I agree that this:
one of the most important questions we can answer is “ how can we best engage private working forests to produce both the wood and carbon benefits we seek in the built environment? ”
…is extremely important, Dave. In the CEO principles and the FACA recommendations, the emphasis is on engaging through incentives. It definitely seems like the right incentives are something that many of us could support, but I also wonder if there isn’t a role for regulation? Unless the incentives are powerful, we may not get improvements at speed and at scale.

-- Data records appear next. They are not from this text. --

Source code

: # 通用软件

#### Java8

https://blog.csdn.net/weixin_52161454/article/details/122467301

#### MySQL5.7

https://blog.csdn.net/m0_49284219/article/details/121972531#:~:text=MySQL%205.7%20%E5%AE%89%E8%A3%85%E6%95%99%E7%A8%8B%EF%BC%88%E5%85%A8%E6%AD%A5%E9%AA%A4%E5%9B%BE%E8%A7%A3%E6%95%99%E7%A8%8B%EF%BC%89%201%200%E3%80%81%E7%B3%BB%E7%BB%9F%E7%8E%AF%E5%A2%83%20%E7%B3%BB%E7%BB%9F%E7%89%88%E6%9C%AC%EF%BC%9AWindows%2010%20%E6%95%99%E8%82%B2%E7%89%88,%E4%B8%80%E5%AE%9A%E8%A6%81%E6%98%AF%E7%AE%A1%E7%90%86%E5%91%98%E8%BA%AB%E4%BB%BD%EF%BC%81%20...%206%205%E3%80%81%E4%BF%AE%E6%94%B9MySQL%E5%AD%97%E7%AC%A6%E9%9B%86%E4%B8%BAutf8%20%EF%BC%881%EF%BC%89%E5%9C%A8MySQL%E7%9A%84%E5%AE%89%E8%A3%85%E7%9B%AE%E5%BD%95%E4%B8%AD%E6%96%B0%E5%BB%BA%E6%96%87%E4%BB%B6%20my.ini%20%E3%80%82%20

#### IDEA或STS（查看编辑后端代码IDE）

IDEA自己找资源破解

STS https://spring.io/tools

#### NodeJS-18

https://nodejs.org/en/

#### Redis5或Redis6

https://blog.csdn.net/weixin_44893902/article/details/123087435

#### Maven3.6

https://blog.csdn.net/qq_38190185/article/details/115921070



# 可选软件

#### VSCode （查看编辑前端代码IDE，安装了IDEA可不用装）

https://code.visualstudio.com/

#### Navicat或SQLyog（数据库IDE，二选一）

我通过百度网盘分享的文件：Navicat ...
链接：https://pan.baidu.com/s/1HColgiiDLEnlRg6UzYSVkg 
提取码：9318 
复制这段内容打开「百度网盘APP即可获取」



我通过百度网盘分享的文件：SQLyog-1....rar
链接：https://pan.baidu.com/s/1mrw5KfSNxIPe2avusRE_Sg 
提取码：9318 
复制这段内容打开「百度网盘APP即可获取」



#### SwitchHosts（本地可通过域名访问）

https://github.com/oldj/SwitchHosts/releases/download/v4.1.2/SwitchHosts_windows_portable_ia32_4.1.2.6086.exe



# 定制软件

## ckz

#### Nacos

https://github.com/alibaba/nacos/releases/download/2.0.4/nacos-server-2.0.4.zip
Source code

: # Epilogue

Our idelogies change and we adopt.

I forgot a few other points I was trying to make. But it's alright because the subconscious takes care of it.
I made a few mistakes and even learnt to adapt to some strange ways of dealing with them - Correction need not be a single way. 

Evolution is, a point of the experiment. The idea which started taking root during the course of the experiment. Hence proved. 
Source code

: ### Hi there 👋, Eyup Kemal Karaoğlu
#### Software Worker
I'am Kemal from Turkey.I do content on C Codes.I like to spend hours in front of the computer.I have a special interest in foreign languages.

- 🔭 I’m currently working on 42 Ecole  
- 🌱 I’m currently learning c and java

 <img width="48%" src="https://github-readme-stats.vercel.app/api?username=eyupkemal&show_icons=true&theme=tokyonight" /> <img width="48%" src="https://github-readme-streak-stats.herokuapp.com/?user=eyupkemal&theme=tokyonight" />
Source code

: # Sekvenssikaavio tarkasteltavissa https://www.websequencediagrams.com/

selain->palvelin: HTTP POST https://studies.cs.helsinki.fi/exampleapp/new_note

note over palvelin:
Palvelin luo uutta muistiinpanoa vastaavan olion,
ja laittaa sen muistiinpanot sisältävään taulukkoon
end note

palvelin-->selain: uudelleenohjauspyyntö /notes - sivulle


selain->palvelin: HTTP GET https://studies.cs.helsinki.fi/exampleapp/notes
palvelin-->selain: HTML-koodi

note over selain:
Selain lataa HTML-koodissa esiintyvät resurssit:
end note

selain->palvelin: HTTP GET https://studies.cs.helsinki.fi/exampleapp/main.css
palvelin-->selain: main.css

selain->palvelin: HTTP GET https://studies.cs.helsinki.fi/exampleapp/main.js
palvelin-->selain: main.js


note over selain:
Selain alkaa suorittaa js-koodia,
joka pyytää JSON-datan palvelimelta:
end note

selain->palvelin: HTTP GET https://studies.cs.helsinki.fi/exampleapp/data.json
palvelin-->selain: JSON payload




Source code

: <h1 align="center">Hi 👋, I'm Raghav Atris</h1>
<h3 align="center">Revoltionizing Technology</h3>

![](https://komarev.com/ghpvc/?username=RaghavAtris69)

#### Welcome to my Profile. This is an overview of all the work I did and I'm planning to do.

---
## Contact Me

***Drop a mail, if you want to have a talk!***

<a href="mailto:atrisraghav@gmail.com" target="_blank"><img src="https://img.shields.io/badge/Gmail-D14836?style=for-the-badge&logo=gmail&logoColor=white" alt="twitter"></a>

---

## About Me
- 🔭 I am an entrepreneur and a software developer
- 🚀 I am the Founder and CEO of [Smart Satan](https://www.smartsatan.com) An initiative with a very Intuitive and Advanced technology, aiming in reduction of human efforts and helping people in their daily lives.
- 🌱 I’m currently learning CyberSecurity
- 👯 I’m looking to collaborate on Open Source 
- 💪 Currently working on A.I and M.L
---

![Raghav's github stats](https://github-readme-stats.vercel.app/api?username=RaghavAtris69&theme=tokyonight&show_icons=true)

There’s also the question of what it is exactly that we are incentivizing - are improvements in forest management on private lands needed to make forests/wood climate smart or climate smarter, and if so, what is their nature? The information you provided could be interpreted to mean that the answer is, “not really - look at how well things are going already” – or it could mean, “things are going in the right direction, but we should do everything we can to drive continued improvement.” It comes down to whether our definition of climate smart forestry is about affirming the status quo or challenging ourselves to strive well beyond Business As Usual – and if so – towards what?
That’s what the Vision is supposed to be about.
I’d invite people to check out this Jerry Franklin video that just went up on the Knowledge Hub:
https://www.youtube.com/watch?v=meI6hWfAR3Y
It underlines why it’s so important to be clear on the definitions of the terms we use. The term “sustainable forestry” is constantly bandied about, but in some contexts it refers to what Jerry calls production forestry, which focuses on sustaining and maximizing timber production and profits, while in others — including, of course, those I run in — it is about sustaining ecosystems and environmental benefits as well as wood yield. It’s about the “wholeness” that Franklin refers to (in an agricultural context, think permaculture vs. industrial monoculture agriculture).
A major challenge for our CWAG is to see if we can agree on a definition of climate-smart forestry (or climate-smarter forestry or climate-friendlier forestry or whatever we call it) because this is one of the cornerstones on which the Vision will be built, which in turn will determine what is possible in terms of collective action.